Flamingo-TBFC (Bi-Amp)

27 Liters Bass Reflex
2-way Active
TB W6-789E courtesy of Mark Nash

It was in November 2020 that I last worked on the Tang Band W6-789E. That was the 3rd design – the Flamingo-V.

In all the three Flamingos, I used a 13 liters bass reflex. After all the work, I still wasn’t convinced I was getting the best out of this woofer. In a moment of inspiration, it dawned on me that a 27 liters BR might just work.

After mounting the 789E onto a 27L BR and listening to it without any crossover, I found the sweet spot. It’s in the bass.

Fig 1 – Tang Band W6-789E RAW and at 2K

The Black plot in Fig 1 is the RAW response of the 789E in a 27L box with a baffle width of 9-1/2″. Even though this woofer extends to 6kHz, it is best to cross it below 3kHz because of the cone breakup.

The Blue plot is the response with my electronic crossover at 2kHz (24dB/oct). This may seem a rather low crossover frequency but I’m confident my Seas 27TBFC is up to it.

Fig 2 – Seas 27TBFC RAW and at 2K

The Black plot in Fig 2 is the RAW response of the Seas 27TBFC tweeter with it Flush Mounted. This is important, otherwise, it won’t be so smooth. Red plot is at 2kHz (24dB/oct).

Fig 3 – Crossover Pass Band

The Black plot in Fig 3 shows the summation of the 789E and the 27TBFC with the tweeter wired in Reversed Phase. The crossover passband shows proper summing as no cancellations are observed on either side of the center frequency.

Fig 4 – Null Response

The Violet plot in Fig 4 is with the tweeter wired in absolute phase. It did not result in a deep null because I did not apply any delay on the tweeter. Though it’s not time-aligned, I didn’t find the music objectionable during audition.

Fig 5 – Flamingo-27TBFC Frequency Response

Fig 5 is the FR of the Flamingo-27TBFC. The response is flat from 1kHz onwards. More importantly, the bass is at the same level all the way down to 55Hz.
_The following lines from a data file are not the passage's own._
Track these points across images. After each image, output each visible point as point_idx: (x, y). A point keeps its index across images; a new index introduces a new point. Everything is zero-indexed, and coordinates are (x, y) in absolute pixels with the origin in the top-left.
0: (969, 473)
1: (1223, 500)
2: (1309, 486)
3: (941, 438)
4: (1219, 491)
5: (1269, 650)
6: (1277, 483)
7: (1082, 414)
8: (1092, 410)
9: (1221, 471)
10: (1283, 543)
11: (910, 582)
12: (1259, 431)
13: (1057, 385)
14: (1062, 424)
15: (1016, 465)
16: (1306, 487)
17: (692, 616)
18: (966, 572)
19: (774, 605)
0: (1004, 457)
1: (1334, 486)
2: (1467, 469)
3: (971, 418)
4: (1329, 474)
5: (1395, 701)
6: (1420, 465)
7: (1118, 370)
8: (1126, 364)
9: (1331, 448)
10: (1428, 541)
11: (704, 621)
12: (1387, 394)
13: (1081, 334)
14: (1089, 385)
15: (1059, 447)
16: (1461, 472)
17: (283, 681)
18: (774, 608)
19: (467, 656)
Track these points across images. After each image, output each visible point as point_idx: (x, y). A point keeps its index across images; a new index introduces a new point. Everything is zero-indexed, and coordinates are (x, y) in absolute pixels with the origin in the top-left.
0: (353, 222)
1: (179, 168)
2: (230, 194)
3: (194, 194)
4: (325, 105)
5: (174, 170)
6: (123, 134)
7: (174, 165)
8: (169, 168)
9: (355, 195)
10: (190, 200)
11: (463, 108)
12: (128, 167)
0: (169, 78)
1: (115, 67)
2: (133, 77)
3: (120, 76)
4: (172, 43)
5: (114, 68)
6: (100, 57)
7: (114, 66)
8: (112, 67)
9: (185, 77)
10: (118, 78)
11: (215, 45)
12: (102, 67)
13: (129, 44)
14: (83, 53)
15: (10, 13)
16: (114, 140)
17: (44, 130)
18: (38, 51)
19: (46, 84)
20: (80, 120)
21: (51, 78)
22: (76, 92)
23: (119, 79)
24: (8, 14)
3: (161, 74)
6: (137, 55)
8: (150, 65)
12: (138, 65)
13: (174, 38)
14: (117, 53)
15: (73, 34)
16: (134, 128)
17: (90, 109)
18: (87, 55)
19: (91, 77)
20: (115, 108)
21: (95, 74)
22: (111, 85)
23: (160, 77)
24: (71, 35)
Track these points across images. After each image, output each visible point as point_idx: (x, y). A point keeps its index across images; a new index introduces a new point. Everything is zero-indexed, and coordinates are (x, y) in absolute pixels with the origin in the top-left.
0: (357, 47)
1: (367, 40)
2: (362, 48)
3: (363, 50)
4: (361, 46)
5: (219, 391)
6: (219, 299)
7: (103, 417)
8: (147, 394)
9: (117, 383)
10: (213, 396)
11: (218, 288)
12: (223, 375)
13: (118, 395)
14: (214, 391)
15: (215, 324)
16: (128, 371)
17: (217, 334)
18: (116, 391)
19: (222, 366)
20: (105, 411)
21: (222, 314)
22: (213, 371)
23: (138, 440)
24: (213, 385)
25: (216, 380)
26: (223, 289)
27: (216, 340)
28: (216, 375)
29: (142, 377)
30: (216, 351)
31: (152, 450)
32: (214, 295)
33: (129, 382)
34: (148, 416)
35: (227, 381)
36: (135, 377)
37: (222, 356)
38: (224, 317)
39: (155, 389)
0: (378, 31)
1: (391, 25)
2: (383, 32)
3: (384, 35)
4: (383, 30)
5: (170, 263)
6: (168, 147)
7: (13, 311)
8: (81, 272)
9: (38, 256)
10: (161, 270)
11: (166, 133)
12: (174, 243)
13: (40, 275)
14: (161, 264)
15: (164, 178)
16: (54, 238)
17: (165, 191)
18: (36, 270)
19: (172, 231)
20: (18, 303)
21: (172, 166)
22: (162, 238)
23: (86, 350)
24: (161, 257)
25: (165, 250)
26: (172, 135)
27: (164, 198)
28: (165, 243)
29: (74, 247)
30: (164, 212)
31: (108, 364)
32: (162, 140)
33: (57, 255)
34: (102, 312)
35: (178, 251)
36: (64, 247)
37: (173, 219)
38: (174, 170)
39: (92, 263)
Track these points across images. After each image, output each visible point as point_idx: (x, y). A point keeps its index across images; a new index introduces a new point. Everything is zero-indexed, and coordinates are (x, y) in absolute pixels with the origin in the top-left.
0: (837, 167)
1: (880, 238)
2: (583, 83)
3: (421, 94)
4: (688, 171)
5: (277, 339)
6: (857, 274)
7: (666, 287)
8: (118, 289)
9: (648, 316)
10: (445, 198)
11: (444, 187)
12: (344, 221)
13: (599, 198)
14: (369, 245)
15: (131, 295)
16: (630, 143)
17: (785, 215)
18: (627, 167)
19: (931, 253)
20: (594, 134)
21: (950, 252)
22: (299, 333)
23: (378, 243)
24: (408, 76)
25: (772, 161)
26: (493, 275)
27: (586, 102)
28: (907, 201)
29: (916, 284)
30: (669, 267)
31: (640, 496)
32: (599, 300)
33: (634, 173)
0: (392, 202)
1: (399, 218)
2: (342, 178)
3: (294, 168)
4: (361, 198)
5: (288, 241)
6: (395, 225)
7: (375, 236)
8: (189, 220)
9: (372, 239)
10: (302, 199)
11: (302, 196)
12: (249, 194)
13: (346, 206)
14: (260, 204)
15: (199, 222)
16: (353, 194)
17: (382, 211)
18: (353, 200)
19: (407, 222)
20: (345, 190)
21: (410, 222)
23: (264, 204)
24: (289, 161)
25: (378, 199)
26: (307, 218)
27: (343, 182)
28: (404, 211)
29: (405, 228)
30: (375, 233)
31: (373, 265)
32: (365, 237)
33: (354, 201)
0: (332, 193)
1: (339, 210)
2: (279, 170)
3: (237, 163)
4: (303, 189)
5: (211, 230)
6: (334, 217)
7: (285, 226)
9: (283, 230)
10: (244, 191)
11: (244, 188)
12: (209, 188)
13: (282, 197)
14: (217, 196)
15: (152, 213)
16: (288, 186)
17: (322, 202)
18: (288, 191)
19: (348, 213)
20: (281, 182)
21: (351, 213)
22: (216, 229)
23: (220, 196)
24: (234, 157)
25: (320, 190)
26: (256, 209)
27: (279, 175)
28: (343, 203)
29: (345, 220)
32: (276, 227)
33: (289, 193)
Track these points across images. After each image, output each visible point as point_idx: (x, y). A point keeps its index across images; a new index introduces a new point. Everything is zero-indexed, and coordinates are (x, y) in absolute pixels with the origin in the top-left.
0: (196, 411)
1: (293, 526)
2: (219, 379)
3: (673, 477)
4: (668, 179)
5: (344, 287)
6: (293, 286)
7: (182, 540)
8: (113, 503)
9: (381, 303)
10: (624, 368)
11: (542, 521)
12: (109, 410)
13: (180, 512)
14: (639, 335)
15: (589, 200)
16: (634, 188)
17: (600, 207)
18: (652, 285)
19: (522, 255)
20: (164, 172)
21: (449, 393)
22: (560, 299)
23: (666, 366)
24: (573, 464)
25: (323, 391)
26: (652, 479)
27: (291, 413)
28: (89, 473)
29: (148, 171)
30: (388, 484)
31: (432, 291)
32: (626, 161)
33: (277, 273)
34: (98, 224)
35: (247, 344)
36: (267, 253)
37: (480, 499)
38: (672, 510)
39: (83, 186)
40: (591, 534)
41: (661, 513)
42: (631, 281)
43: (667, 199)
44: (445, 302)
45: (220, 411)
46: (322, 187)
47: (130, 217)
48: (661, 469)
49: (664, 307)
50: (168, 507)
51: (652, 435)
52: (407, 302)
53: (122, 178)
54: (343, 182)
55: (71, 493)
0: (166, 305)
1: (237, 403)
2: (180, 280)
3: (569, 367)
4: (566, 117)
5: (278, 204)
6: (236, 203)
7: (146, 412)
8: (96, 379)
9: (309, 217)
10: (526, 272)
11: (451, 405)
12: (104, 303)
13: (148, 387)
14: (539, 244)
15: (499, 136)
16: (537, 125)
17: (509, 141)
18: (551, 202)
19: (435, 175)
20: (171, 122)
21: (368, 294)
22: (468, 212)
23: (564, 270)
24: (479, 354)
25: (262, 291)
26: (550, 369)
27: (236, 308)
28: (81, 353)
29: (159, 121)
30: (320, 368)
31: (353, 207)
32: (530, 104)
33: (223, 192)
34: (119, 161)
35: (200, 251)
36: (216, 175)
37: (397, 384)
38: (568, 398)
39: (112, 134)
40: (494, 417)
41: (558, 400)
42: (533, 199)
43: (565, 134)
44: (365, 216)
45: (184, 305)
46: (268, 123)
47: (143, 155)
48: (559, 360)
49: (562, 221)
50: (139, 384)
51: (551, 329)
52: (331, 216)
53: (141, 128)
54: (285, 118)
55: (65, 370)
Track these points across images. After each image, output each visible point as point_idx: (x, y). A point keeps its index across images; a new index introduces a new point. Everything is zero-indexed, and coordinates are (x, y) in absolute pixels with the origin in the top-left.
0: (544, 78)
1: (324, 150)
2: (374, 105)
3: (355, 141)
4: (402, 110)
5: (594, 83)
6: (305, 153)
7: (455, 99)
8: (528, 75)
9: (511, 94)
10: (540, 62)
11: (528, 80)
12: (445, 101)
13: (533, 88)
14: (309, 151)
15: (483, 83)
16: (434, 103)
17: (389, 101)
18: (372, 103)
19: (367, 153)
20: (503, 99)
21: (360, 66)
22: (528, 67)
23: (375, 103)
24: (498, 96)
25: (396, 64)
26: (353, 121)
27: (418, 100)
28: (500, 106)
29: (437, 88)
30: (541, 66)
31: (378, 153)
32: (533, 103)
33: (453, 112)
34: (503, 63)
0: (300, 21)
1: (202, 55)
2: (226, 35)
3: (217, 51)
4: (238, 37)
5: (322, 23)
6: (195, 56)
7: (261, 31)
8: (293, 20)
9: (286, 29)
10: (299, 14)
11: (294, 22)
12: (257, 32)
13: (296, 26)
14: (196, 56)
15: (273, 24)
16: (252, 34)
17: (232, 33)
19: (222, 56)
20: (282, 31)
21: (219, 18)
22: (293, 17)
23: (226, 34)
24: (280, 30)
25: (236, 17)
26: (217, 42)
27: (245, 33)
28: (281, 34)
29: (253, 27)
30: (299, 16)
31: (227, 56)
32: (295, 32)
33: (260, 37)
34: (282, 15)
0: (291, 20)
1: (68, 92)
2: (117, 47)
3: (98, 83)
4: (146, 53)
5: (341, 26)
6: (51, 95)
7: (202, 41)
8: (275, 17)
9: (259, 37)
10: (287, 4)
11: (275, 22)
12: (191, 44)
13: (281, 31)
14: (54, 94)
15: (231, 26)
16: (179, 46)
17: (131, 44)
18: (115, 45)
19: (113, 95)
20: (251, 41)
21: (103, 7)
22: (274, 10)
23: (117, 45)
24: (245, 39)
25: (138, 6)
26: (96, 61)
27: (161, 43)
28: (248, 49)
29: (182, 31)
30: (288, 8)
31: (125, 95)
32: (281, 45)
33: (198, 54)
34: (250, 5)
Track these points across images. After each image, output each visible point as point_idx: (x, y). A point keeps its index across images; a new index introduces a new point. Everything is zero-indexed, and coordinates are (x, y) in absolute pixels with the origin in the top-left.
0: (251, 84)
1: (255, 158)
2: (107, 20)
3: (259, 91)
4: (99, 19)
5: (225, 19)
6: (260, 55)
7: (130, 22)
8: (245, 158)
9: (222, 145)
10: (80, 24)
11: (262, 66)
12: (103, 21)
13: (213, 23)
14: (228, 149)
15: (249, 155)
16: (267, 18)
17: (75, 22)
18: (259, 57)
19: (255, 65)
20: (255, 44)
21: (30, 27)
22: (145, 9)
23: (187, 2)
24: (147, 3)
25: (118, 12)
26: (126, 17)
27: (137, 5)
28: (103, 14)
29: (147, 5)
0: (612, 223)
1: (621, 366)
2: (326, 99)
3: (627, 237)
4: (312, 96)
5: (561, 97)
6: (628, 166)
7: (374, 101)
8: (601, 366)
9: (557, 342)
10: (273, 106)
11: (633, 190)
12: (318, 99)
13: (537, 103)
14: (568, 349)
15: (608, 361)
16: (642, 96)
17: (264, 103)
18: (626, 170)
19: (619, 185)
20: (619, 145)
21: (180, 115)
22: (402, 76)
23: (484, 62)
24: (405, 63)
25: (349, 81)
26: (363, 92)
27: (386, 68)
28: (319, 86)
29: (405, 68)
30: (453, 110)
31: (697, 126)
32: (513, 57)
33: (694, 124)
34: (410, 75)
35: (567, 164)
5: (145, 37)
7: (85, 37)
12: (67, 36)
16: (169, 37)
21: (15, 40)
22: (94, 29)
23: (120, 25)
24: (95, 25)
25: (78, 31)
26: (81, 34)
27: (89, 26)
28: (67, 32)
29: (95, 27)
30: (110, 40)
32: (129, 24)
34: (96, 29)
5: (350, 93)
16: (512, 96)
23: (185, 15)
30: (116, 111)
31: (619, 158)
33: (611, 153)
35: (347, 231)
Fig 6 – Flamingo-TBFC Toneburst Energy Storage

Excess energy is recorded from 3kHz ~ 9kHz (Fig 6). The bulk of these are from 3kHz~6kHz.

Fig 7 – Flamingo-27TBFC Wavelet

When view in 2D with Frequency against Time, the excess energy dies off by 1.5msec. In practice, they will not smear the music.

Fig 8 – Flamingo-27TBFC Distortion

Lastly, the 2nd (Red plot) and 3rd (Violet plot) harmonics are quite low, generally about -55dB below the fundamental. I’m rather surprised that the 3rd harmonic is greater than the 2nd from 1kHz~2.5kHz but during auditioning, it didn’t irritate me.


After listening to the Flamingo-TBFC for a week, I can recommend this build. Most 2-way are lacking in bass. Not with this Flamingo-TBFC. It has just the right amount.

Bear in mind that my speaker is in free-space and raised for measurement. In fact, the Flamingo-TBFC tweeter center is 45 inches above the floor. When the speaker is placed on the floor, as in most cases, the bass will be stronger. If the bass is too much, raising the speaker about 15 inches would be optimum.

Midrange and treble are smooth. No shouty vocals and grating highs. Overall, great for general purpose listening.

Unless otherwise stated, all measurements were made in Full Space (4 pi) with the mic at 36 ins, tweeter axis. Impulse Window=5ms. No smoothing applied.